■ Work request 1: In the issue thread, how much memory did the process use before it was killed?
■ Work request 2: Copy the issue thread word for word from "If Product still" up to and including "can be removed.".

■ Given text:

+---+

Closed bqbn closed 5 years ago
We did some more investigation, and tried to run the theme_update_counts_from_file.py
in the management shell.
It turns out it is https://github.com/mozilla/addons-server/blob/master/src/olympia/stats/management/commands/theme_update_counts_from_file.py#L109 that caused the OOM, apparently it tried to load too many stuff from the database into the memory.
And it also appears this job has been failing for a while (possibly since the LWT migration), yet no one seems to have noticed or complained about it.
I'm not exactly sure what the purpose of this command serves, and whether or not it is still needed today. If not, maybe we can consider stop running it, or if it does have a purpose, the issue should probably be fixed.
Thanks.
And it also appears this job has been failing for a while (possibly since the LWT migration), yet no one seems to have noticed or complained about it.
Since when has it been failing? Since the mentioned 2019-07-04 or even before that?
This command specifically is being used for our statistics dashboards, specifically for theme updates. So, as long as we do have that dashboard we'll need that data.
The mentioned line got added in https://github.com/mozilla/addons-server/commit/46e38faf3c970f50f4d8d55bc2d1f8a0f720240e#diff-fbf940e09a29be25c651f1a38db092deR103 and it feels to me it does load too much data from the database indeed.
What this is doing is, selecting all UpdateCount
instances for all add-on ids in migrated_personas
which I suppose is a lot. The problem here is though, UpdateCount.addon_id
is not unique on the model and there will be lots of UpdateCount
instances per add-on. Unfortunately the structure is stored in a dictionary and all but the last UpdateCount
instance will be overwritten / removed.
@eviljeff is this migration specific piece still needed? If so, we're going to have to optimize it a bit.
@EnTeQuAk we probably don't need it forever but for a period of time we should have it to record the usage from user of old versions of Firefox who didn't upgrade. If Product agreed suppose we could regard now as being a good enough period of time.
From what's said above it might be true that it's never worked properly which is disappointing because it was a challenge to develop and apparently I missed the day
on the filter π so challenge failed.
If Product still want to count old LWT users of the themes then it should be fixed (by adding day
at least - not sure if that's enough optimization); Otherwise, it can be removed.
Since when has it been failing? Since the mentioned 2019-07-04 or even before that?
My guess is it's been failing possibly since the LWT migration.
@jvillalobos to π and decide if it's worth fixing.
The impact is that LWT users aren't being counted in theme usage stats? If so, I think it's fine to drop.
The impact is that LWT users aren't being counted in theme usage stats?
yes.
Ok so if I understand correctly the action here is to remove this cron and the script.
Ok so if I understand correctly the action here is to remove this cron and the script.
yep. We're going to remove it rather than try to fix it.
@eviljeff does this require QA?
Describe the problem and steps to reproduce it:
There is a cron job that runs
./manage.py theme_update_counts_from_file
daily (i.e. https://github.com/mozilla/addons-server/blob/master/scripts/crontab/crontab.tpl#L32). This job wasn't able to finish for 2019-07-04 date and it got OOM killed in the middle of running.The kernel message showed the process used more than 6 GB memory before it's killed.
What happened?
We were alerted for missing stats for 2019-07-04, so we tried to manually re-run all the stats related cron jobs for the date, and during the process, we found that the
theme_update_counts_from_file
job wasn't able to finish and got OOM killed.What did you expect to happen?
The job to finish without being OOM killed.
Anything else we should know?
N/A

+---+

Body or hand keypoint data

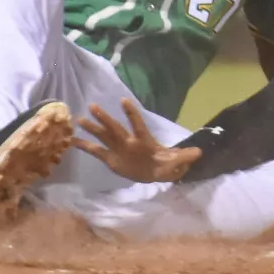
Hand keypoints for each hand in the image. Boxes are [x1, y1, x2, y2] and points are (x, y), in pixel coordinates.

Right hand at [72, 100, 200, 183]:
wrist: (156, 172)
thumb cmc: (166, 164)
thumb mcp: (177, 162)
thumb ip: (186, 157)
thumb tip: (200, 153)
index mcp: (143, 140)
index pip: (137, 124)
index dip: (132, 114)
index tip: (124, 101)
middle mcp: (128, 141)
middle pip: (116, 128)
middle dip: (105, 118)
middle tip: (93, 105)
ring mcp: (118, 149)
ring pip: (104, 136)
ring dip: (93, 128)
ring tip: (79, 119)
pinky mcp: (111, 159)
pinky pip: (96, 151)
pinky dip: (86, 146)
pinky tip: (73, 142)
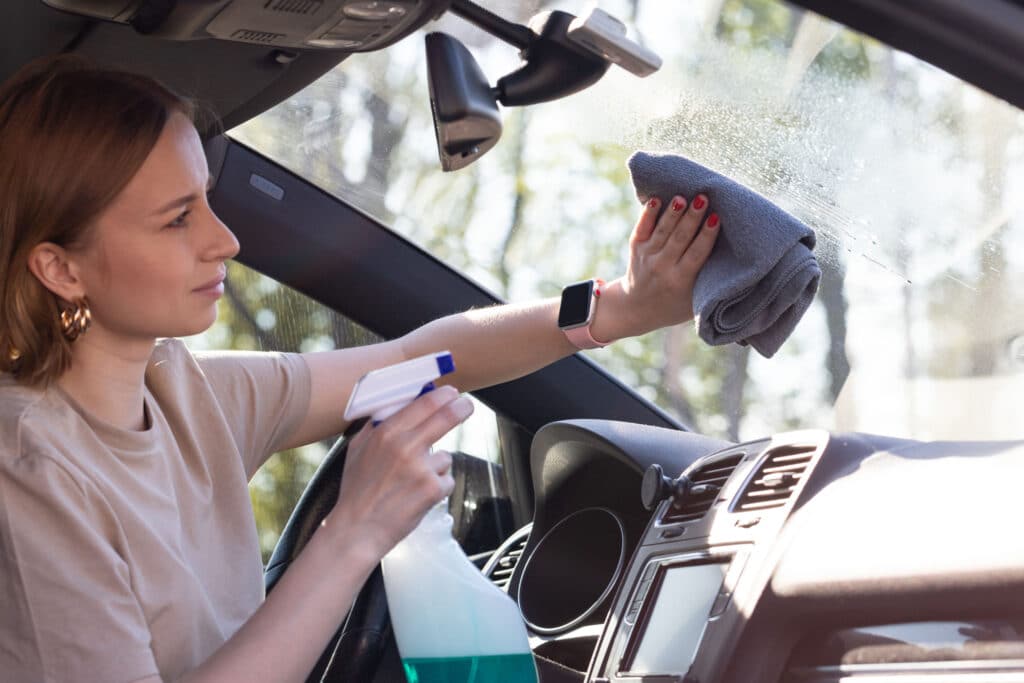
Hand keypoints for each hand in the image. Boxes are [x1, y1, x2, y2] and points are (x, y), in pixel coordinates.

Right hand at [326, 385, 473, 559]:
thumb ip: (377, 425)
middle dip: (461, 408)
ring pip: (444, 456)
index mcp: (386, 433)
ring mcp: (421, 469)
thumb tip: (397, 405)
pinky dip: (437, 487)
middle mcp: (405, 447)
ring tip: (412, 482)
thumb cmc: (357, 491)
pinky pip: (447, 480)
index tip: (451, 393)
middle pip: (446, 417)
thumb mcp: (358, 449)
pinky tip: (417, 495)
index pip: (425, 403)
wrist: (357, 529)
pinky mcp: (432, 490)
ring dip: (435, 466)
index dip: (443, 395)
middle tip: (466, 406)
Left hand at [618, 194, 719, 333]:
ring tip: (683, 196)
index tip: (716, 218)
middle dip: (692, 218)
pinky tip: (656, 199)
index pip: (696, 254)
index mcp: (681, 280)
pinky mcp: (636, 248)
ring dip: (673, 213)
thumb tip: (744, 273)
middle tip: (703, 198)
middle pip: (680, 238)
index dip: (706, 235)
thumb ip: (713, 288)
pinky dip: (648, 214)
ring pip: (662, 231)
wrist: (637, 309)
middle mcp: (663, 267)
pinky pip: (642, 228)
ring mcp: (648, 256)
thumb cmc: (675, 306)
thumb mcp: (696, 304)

+---+

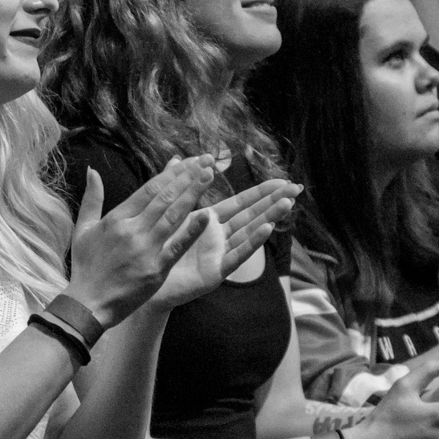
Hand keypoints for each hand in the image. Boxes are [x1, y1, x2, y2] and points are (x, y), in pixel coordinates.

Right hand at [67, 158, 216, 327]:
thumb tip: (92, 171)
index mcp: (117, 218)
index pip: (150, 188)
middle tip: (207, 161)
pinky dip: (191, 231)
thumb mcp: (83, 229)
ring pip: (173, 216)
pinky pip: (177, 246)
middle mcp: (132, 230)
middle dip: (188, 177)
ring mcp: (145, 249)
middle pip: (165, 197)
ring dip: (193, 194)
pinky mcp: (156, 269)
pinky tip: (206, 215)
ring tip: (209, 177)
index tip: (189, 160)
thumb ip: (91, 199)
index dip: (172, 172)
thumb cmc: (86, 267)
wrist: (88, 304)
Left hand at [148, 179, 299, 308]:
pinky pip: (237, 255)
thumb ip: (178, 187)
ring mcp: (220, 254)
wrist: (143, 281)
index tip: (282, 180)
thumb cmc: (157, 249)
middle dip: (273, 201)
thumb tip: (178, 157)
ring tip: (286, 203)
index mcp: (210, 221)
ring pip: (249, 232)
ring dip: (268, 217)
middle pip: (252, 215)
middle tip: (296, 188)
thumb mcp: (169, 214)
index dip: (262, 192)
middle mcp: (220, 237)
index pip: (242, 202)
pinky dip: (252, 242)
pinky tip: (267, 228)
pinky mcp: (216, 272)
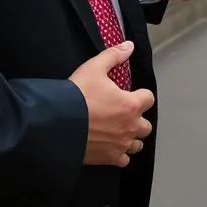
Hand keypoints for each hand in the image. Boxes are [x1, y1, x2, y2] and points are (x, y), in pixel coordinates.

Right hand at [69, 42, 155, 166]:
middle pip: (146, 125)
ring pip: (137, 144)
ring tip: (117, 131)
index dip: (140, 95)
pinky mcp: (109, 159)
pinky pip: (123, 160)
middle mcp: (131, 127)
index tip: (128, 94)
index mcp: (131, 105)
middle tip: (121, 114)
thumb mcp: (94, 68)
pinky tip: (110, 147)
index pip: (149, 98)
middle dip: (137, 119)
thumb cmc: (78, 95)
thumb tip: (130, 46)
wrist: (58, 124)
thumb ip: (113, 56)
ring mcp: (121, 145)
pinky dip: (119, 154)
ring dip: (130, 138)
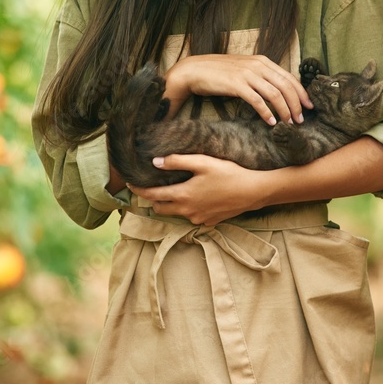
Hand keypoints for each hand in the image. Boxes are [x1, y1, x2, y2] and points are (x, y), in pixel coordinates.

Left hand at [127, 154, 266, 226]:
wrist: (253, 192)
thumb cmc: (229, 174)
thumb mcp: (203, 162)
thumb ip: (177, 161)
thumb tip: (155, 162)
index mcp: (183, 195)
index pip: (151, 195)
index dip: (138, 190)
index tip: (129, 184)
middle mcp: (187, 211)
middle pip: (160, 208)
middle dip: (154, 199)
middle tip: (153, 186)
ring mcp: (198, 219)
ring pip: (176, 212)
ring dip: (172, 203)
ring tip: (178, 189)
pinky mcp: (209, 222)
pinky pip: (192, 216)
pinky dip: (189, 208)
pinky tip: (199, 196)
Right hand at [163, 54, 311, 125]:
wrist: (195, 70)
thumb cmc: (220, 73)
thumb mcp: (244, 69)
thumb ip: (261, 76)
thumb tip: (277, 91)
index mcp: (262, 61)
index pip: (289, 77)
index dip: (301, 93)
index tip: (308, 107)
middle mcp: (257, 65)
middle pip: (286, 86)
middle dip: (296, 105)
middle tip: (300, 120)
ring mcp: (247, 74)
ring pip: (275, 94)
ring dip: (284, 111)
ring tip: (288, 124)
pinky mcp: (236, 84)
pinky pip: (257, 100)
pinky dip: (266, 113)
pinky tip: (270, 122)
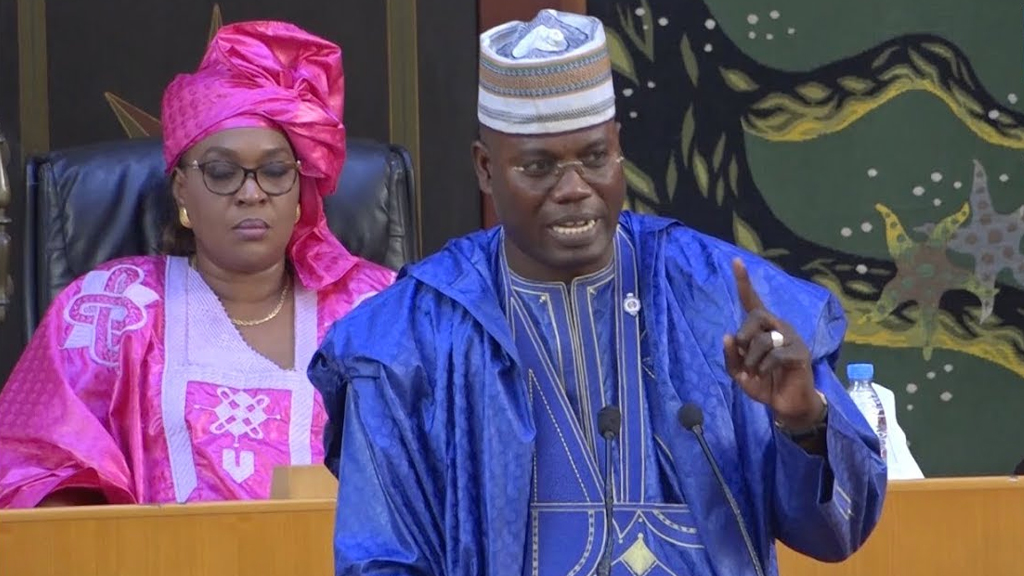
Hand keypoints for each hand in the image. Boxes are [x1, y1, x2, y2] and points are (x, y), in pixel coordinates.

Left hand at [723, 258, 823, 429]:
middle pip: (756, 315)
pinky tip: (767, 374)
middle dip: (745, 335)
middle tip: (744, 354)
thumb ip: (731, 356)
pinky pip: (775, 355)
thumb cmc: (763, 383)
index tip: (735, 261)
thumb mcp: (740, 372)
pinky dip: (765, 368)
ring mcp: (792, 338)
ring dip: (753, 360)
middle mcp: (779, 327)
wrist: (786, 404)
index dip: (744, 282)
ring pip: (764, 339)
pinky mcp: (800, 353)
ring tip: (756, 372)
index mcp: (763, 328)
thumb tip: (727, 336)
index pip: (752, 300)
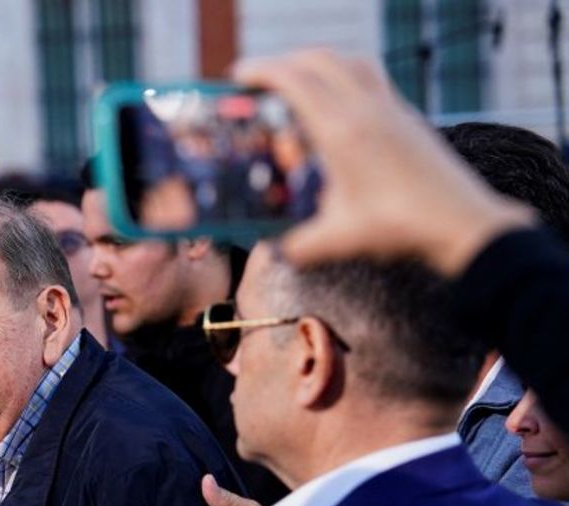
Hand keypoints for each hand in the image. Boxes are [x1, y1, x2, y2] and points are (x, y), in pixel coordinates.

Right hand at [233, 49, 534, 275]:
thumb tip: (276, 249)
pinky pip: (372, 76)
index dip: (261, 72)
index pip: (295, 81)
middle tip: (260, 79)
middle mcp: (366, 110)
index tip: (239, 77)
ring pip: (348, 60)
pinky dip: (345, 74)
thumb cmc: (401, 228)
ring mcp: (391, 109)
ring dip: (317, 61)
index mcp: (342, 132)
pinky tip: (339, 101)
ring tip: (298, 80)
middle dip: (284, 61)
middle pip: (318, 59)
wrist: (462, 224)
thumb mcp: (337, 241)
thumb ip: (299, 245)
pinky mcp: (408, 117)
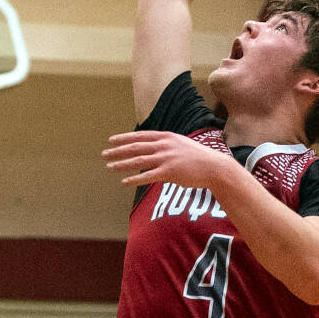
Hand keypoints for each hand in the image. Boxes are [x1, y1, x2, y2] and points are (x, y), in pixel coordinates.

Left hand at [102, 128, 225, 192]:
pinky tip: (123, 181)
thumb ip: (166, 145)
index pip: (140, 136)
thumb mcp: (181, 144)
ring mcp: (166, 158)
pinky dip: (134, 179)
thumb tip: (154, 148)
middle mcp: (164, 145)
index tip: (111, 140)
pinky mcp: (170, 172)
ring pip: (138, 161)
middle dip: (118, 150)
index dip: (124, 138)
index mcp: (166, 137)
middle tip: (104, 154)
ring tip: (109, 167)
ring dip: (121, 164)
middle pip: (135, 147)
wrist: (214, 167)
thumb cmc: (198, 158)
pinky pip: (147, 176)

+---+

■ Written response 1: More than 6 GB.

■ Written response 2:
If Product still want to count old LWT users of the themes then it should be fixed (by adding day
at least - not sure if that's enough optimization); Otherwise, it can be removed.